What to do
Rewrite the lines below with "displayed" changed to "plotted" everywhere and nothing else altered, leaving out the pictures.

Entries shown
◇ ◇ ◇ ◇ ◇ ◇ ◇

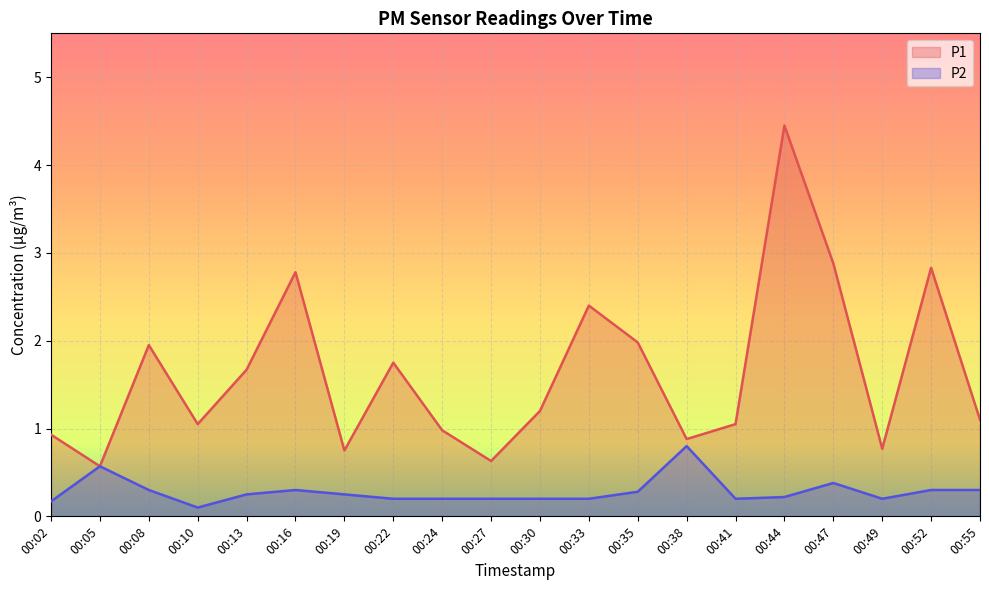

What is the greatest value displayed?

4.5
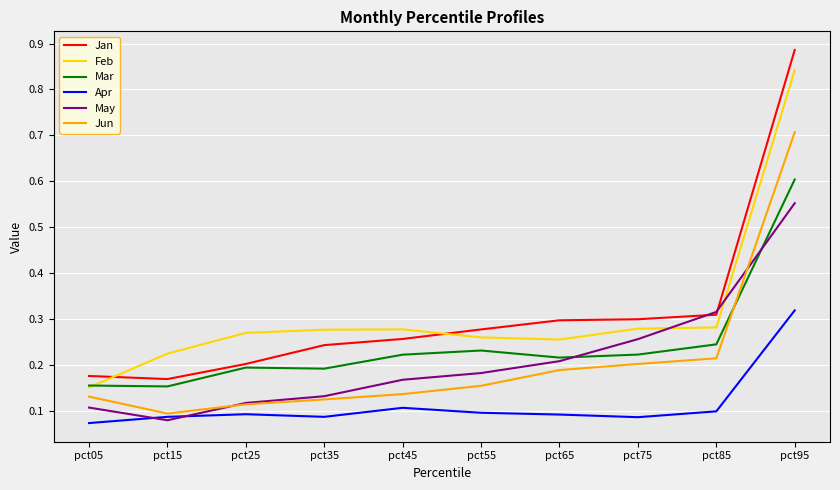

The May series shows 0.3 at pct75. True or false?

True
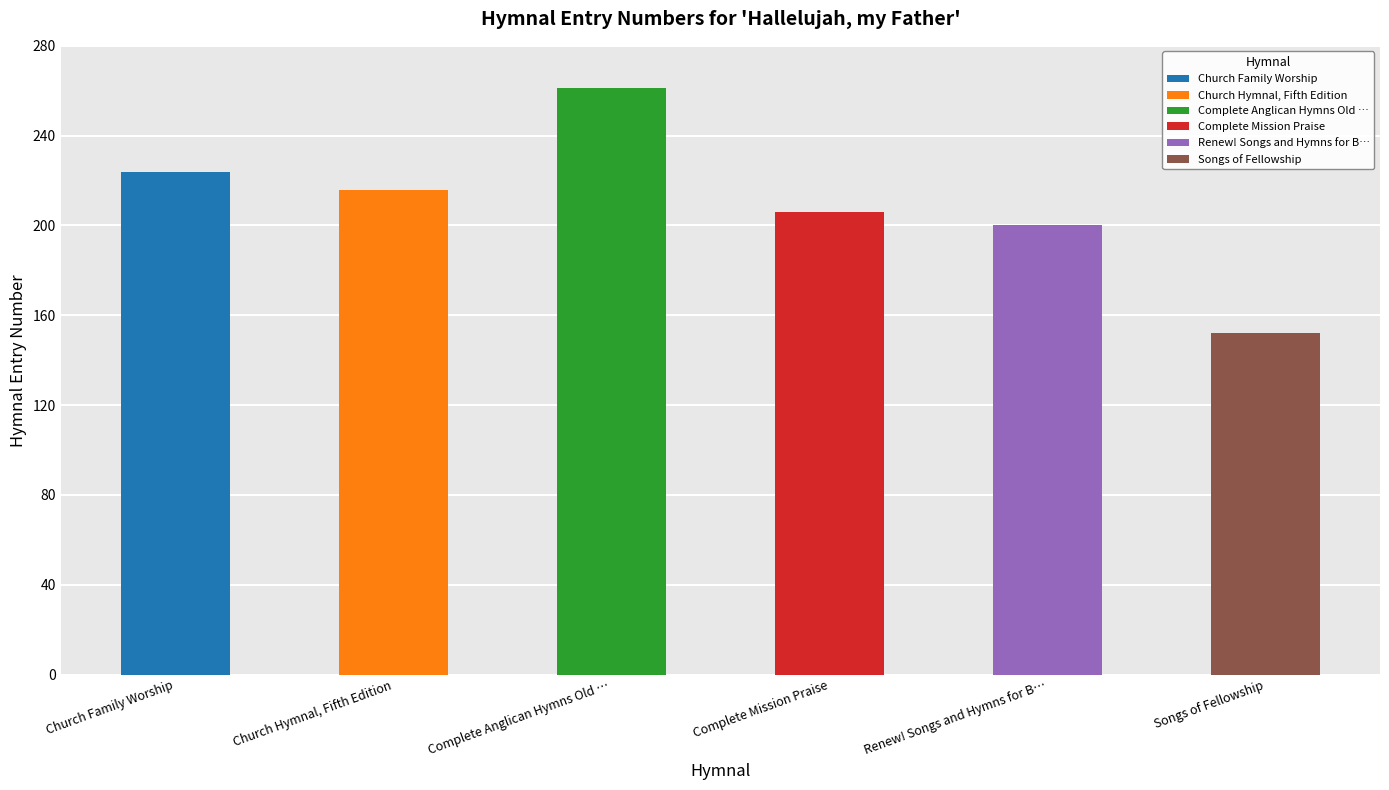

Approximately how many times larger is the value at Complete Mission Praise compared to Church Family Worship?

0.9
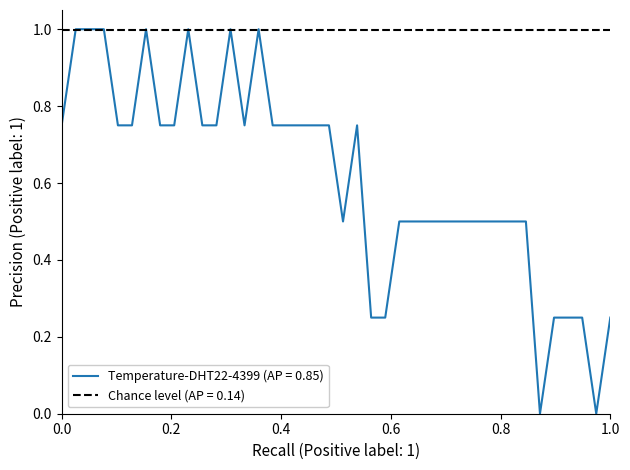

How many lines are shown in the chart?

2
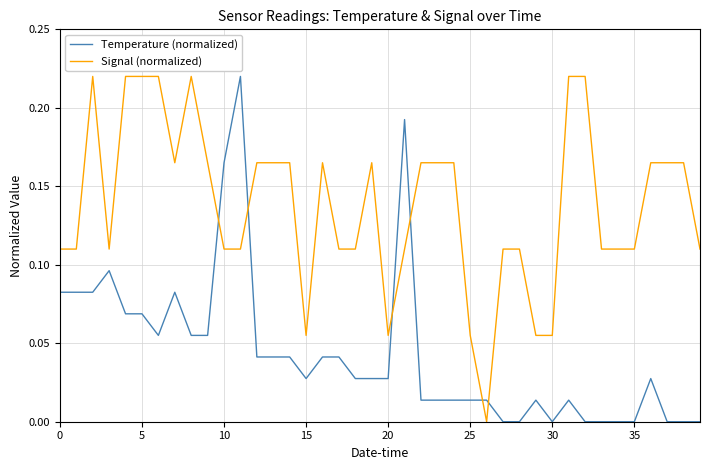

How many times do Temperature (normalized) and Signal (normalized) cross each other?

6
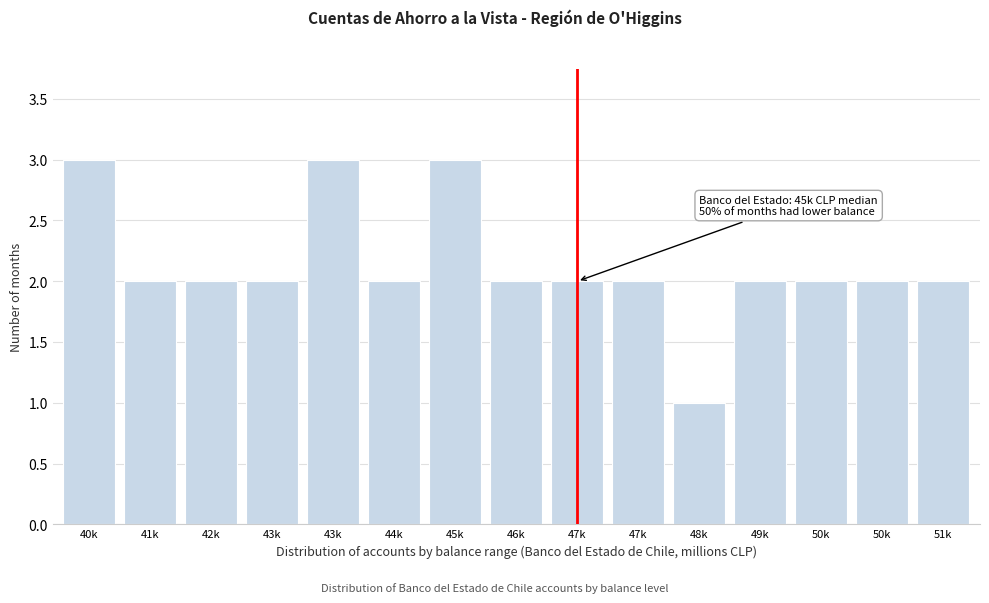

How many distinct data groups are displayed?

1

◇ ◇ ◇ ◇ ◇ ◇ ◇

Written response
What is the greatest value plotted?

4.5

The May series shows 0.3 at pct75. True or false?

True

Approximately how many times larger is the value at Complete Mission Praise compared to Church Family Worship?

0.9

How many lines are shown in the chart?

2

How many times do Temperature (normalized) and Signal (normalized) cross each other?

6

How many distinct data groups are plotted?

1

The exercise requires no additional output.